Many of the future Hall of Famers in this group were still hitting home runs, driving in runs, and posting slugging percentages well above .500 even as they drifted into their late 30s. Killebrew led the league in RBIs, as did Musial for the Cardinals. Big Jawn Mize was still a monster at the plate at age 35, smacking a leag-best 40 homers in one of his best seasons. Greenberg did him one better: the original Hammer played his first full season in six years in ’46 (having missed the prime of his career in World War II) and led the league with 44 homers, winning his fourth home run title for the Tigers. Hank was still a fine slugger at age 36 when he changed uniforms to play for Pittsburgh. He retired after that season not because he was done swinging the bat, but because he wanted to focus on his business interests. The big guy could have swatted another 75-100 homers if he’d stayed on the field.
Eleven of the sixteen players in this study had an OPS above 800, which regardless of era is a fine season at the plate. Cabrera has a 957 OPS since joining the Tigers, and it’s likely the righthanded slugger will return to that neighborhood in 2018. Last season he had just 38 extra-base hits, but in his decade wearing the Old English D, Miggy’s averaged 75 a season. Assuming his back and legs are healthy again, at 35, Cabrera should have little trouble being at his normal level.

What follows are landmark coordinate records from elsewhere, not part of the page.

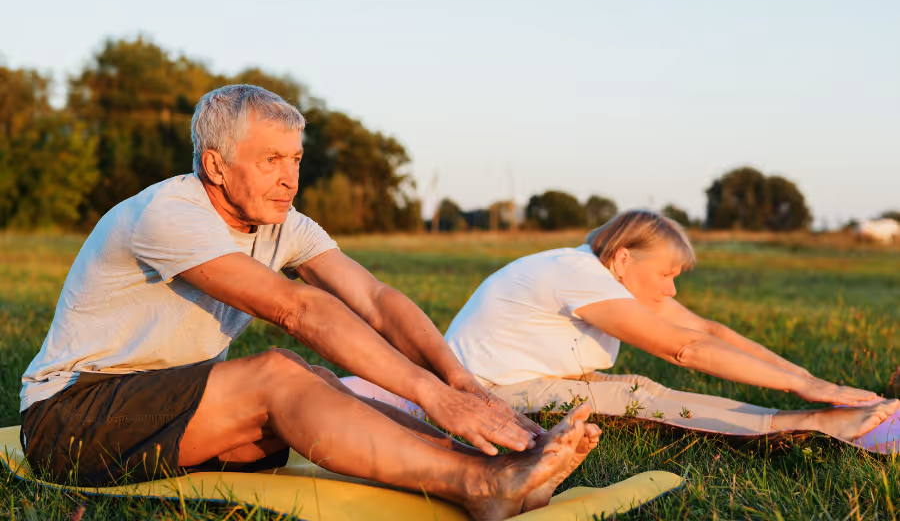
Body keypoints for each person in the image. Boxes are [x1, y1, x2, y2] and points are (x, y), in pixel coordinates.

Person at [18, 84, 600, 521]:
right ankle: (479, 487)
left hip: (171, 408)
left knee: (310, 377)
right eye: (270, 160)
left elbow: (374, 298)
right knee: (277, 373)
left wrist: (459, 381)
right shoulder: (168, 213)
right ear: (216, 165)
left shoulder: (281, 223)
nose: (289, 178)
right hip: (72, 419)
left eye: (295, 159)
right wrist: (431, 395)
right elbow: (297, 310)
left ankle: (500, 470)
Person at [348, 211, 898, 440]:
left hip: (518, 382)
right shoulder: (577, 274)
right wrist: (811, 390)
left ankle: (812, 416)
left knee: (643, 391)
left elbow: (709, 331)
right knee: (647, 396)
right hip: (485, 395)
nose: (672, 290)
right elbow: (686, 349)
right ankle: (810, 426)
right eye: (666, 275)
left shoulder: (598, 272)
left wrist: (808, 376)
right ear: (622, 259)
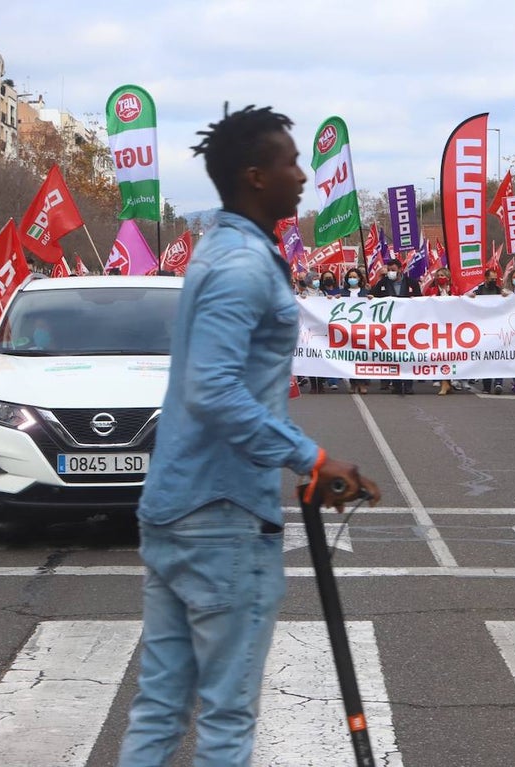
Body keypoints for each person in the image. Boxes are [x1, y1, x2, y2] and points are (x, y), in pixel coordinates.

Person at [118, 104, 381, 767]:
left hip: (179, 506)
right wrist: (311, 458)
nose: (303, 175)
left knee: (159, 706)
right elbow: (213, 388)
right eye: (290, 162)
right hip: (222, 518)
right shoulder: (242, 266)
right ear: (255, 176)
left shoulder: (224, 251)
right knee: (227, 718)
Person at [371, 258, 419, 393]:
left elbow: (420, 299)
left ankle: (408, 385)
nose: (391, 272)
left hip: (408, 324)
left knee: (407, 356)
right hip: (389, 325)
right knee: (394, 356)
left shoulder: (412, 283)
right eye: (389, 270)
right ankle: (397, 385)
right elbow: (374, 298)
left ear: (400, 269)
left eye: (393, 270)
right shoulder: (382, 283)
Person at [425, 268, 458, 395]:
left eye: (442, 275)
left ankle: (448, 382)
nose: (440, 277)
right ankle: (445, 382)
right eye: (438, 275)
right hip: (437, 326)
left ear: (448, 277)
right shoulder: (431, 290)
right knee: (441, 354)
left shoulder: (455, 290)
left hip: (452, 326)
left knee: (450, 354)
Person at [474, 268, 505, 394]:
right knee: (486, 357)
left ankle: (498, 383)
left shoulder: (499, 290)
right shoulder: (479, 291)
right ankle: (486, 385)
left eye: (495, 279)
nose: (493, 281)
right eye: (491, 279)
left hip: (498, 328)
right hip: (483, 328)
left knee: (499, 356)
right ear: (485, 279)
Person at [341, 267, 370, 395]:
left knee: (363, 356)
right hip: (347, 328)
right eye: (350, 277)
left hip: (362, 328)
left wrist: (371, 299)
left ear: (359, 278)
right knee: (351, 356)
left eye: (355, 277)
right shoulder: (343, 293)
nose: (352, 279)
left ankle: (363, 383)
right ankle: (353, 383)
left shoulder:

Cabrera worked with a world-renowned fitness trainer in the off-season in Florida, the same guy who trains Lebron James. He shed weight, got quicker, and worked on strengthening his core. He reports that the pain he experienced in 2017 is gone. The Tigers could have traded their superstar slugger last year when they gutted the team for the rebuild. But they held on to him because fans have to have someone to cheer for. Because Cabrera when healthy is as dangerous as any hitter in the game. Because Cabrera plays with childlike enthusiasm. And because he’s approaching milestones (500 homers, 3,000 hits) that can put butts in the seats.
Triple crowns are in his past, and batting titles might be too, but Cabrera is one of the all-time greats with a baseball bat in his hand. I wouldn’t bet against the big guy having a comeback season in 2018.